Ben: no, I probably should have elaborated. TeTeX is probably the best base system out there (for non-windows machines). It is also the base system for TeXShop on mac.
Both auctex and reftex are add-on packages for emacs. Auctex is an extended `TeX mode' for emacs, with lots of extra goodies. Reftex is an emacs minor mode (which integrates with auctex) for better handling of references. You can use it to search for citations (string or regexp search of the current .bib files), outline your current work (handy for thesis or book length documents) etc.
What is craigslist? Did it have something to do with Wonkette?
What is craigslist?
The gigantic black hole at the center of the Illiteracy Galaxy.
Comment spam on the topmost entry?

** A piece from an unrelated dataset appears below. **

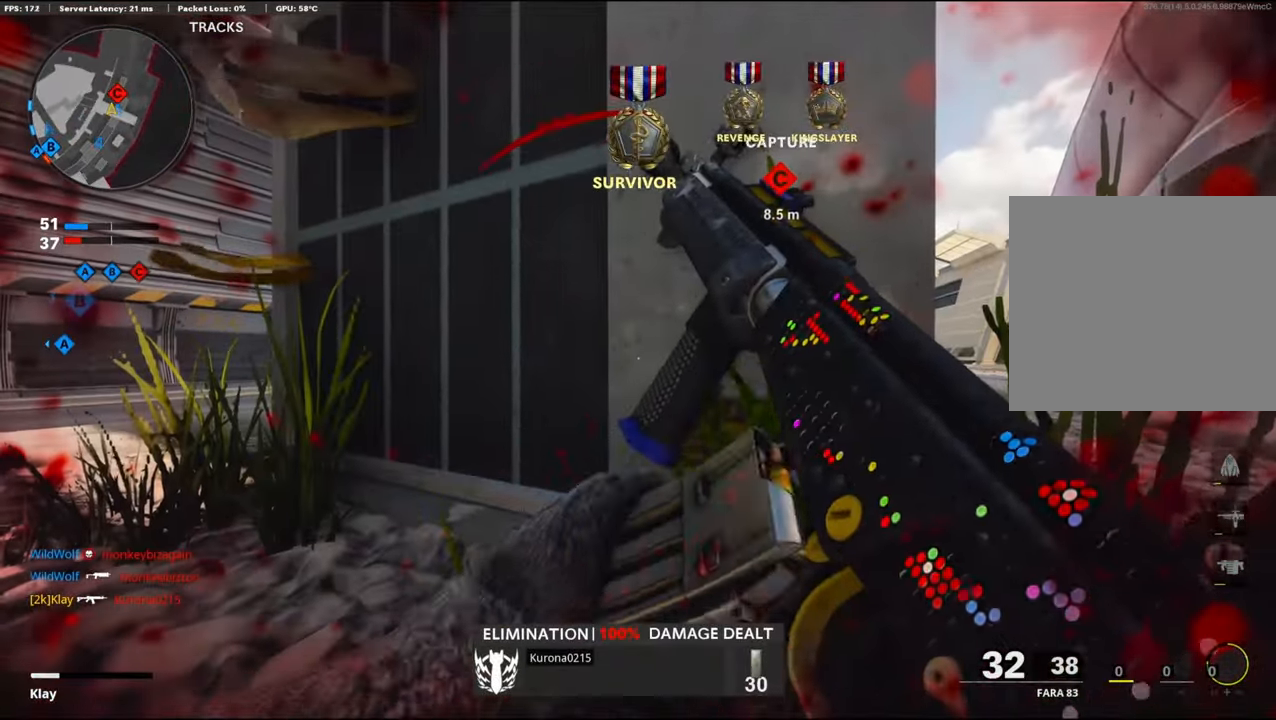
{"buttons": [], "left_stick": "center", "right_stick": "down", "events": [[284, "right_stick", "down"]]}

Bold, my friend.
apostropher: what would that make myspace?
In cosmological terms, I'm not sure. In practical terms, it's the place that's consuming large amounts of my bandwidth so that every lame-ass high school girl can display this picture of baby hedgehogs, and it can be replicated on seventy bajillion of their friends' pages.
I'm this close to replacing it with tubgirl.
Does it emit hawking radiation?
It emits nothing, being nature's purest form of teh suck.
apo: you could always just randomly rotate that picture ,say, 10% of the time. You don't have to start with tubgirl...
Why the hating on craigslist? It's good for finding roommates.
Grate site! Ñongratulations ! Respecty to admin!
Does putting spaces around your em dashes make you one of the top 5 most advanced writers? Because, clearly, we're not ready for it now.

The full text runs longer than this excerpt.